Pundits and fans are debating over the main causes of how the New York Giants went from a league power to a laughing stock over the past decade.
One of the mainstays of the Giants’ most recent Super Bowl championship teams, offensive lineman David Diehl, gave his take on what he’s seen transpire since the Giants won Super Bowl XLVI in February of 2012.
“Nobody’s been talking about the root of the problem,” Diehl said recently on SiriusXM Radio.
Diehl also serves as a TV and radio analyst for the Giants
“Everybody’s just continued to say, ‘It’s bad drafting. Bad coaching. It’s injuries. It’s this. It’s that.’ This, for me, goes all the way back to the end of the 2015 season, where they only fired Tom Coughlin and they didn’t fire Jerry Reese with him,” Diehl said.
“Since that point, nothing has been in alignment with one another. Because then after you fire coach Coughlin, you bring in Ben McAdoo. Ben McAdoo and Jerry Reese are together. That doesn’t work out.

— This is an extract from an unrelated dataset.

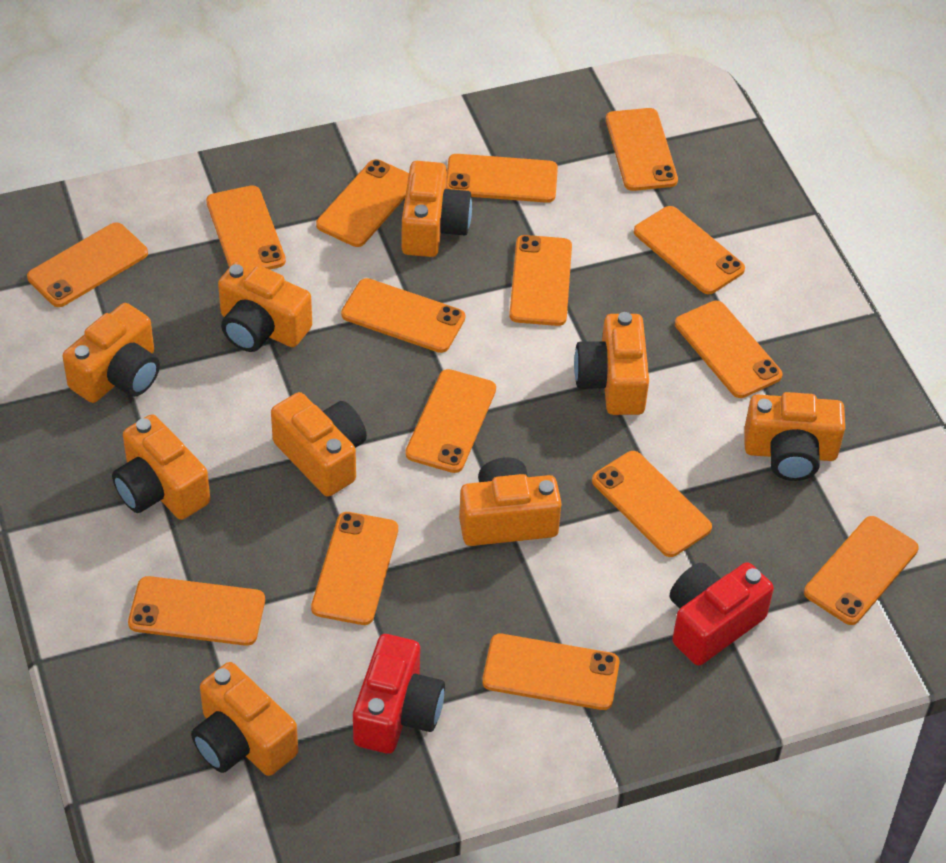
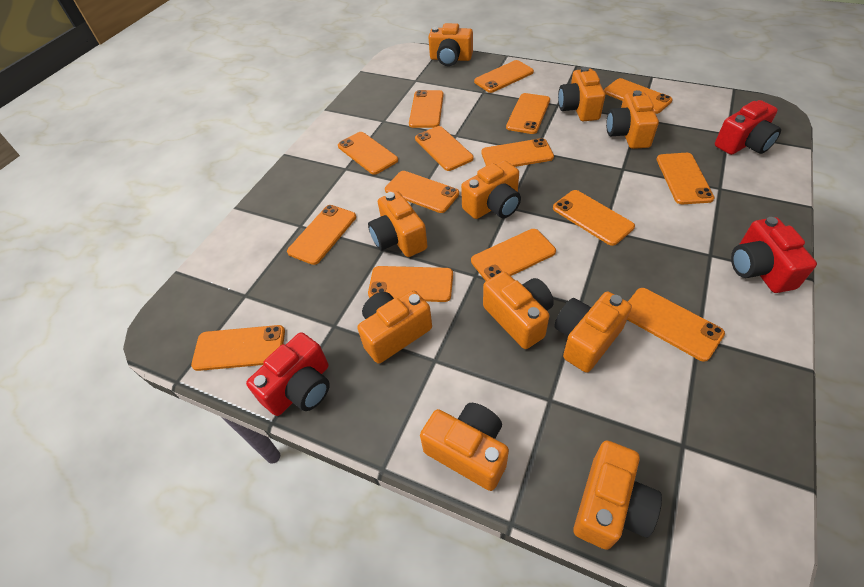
orange camera: [62,303,160,403] [112,414,210,520] [191,662,298,776] [218,260,312,352] [271,392,367,497] [401,161,472,257] [459,457,562,546] [574,312,649,415] [744,392,845,481] = 9 -> [357,290,432,364] [368,191,427,257] [420,403,509,491] [428,23,473,66] [461,160,521,219] [483,272,554,349] [554,292,632,373] [558,67,605,122] [574,440,662,550] [606,90,659,149] = 10
red camera: [353,634,445,754] [670,562,774,666] = 2 -> [246,332,330,416] [715,100,781,155] [731,217,817,293] = 3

Now you go to Pat Shurmur and Dave Gettleman. Pat Shurmur doesn’t work out. But then you keep Dave Gettleman again.
“Then you bring in another head coach. That does not work in the NFL. The head coach and the GM have to be on the same page, they have to come in together, or they have to have that community-building and that accountability to one another that when the ship goes down, I’m not going to be pointing at you because I have another year left on my contract. Or you’re not going to be pointing at me as the coach, saying ‘Well, I don’t have enough players.’”
Diehl is spot on. The ownership group has been chasing their own tail for the past eight years by not ‘blowing up’ the model, which means hiring a general manager/VP of football ops first and then having him hire the remainder of the staff — head, coach, scouting director, pro personnel director, etc.
The Giants have long held in the belief that they can compete and rebuild at the same time. That works for certain organizations that have strong front offices (Pittsburgh, Green Bay, New England, Kansas City) but when you continue to mix-and-match those cornerstone elements, especially ones that don’t have the same vision, you’re going to end up on NFLs’ skid row — like the Giants.